Further information about the data protection methods can be found in the materials of the Remote access to research data online guide.
Exporting research outputs and codes from remote access use
Research outputs and other material may be exported from the system only through a checking process. The checking ensures that no individuals or enterprises can be identified from the published data.
The number and size of files containing outputs must be kept reasonable. In practice, a reasonable number means only a few individual files that are meant to be published, not dozens of different versions or long log files intended for comparison by a group of writers, for example.
Output checking process
To export outputs from remote access use, open the Output check icon on the FIONA desktop. Fill in the opening form where you describe which material you intend to export from the remote access system. After this, the outputs are either checked manually in advance or if you are subject to random checks, you can receive the outputs directly to your email.
All outputs of new users are checked in advance. The probability of being subject to random checks rises when the user experiences approved consecutive preliminary checks.

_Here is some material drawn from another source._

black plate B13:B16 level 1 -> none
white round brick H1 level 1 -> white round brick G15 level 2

To avoid unnecessary rejections, all additional information affecting checking of the outputs should be written on the output checking form.

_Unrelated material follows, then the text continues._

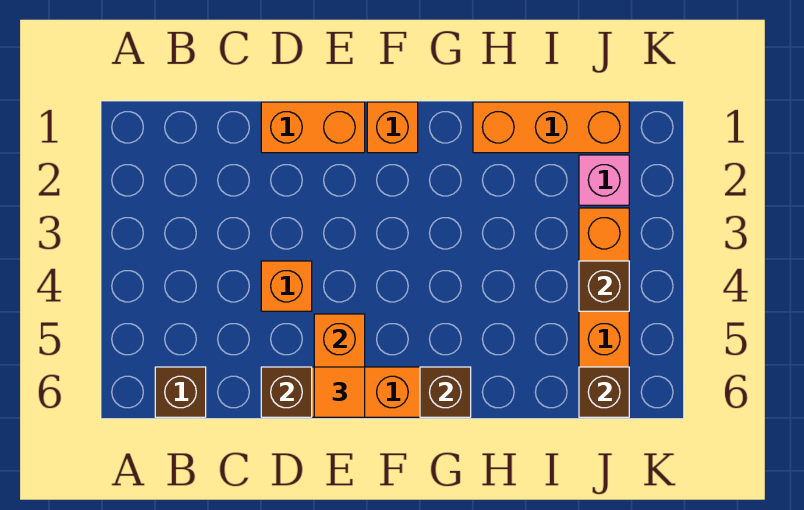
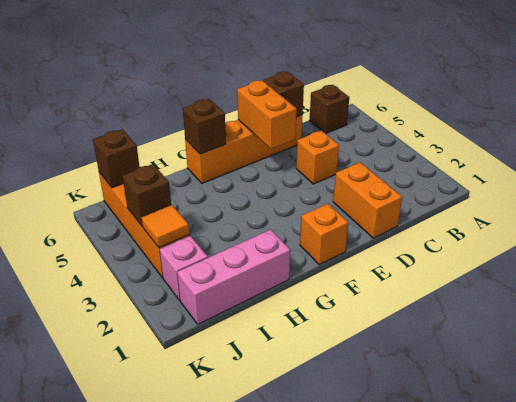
orange brick D1:E1 level 1 -> orange brick D1:D2 level 1
orange tile E6 level 3 -> orange tile J3 level 2
orange brick H1:J1 level 1 -> pink brick H1:J1 level 1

If there are breaches or errors in the output checking request or if the requested data are not described on a sufficient level, the Research Services may reject the output checking request. Then the streak of the user’s approved requests breaks, and the random checking procedure will be reset to preliminary checks. The sanction for serious and repeated breaches is removal from the random checking procedure and other measures resulting from data protection breaches.
If you are unsure about the data protection of the output, please contact the Research Services already before asking for the output to be exported from the system. The contact and advance assessment of the output's data protection do not affect how quickly the researcher can be subjected to random checks but it may reduce the occurrence of unclear situations.
Outputs based on Findata material
If you intend to request outputs from FIONA that are based on datasets according to Findata's user licence, the Findata form must be appended to the output checking request. The form can be found in FIONA and on Findata's website.
Fill in on the form
- information about the user licence of Findata by virtue of which datasets are in FIONA
- basic information about the outputs that are to be exported from FIONA.
Statistics Finland and Findata cooperate in monitoring the output checking requests, so the requested outputs from FIONA do not need to be delivered afterwards to Findata for checking, but it is sufficient to fill in the form properly.
Data protection of outputs to be published
The researcher is responsible for the data protection of their research outputs. The researcher must ensure that the outputs requested to be exported from the remote access system do not contain unit-level datasets or the possibility to disclose data concerning an individual observation.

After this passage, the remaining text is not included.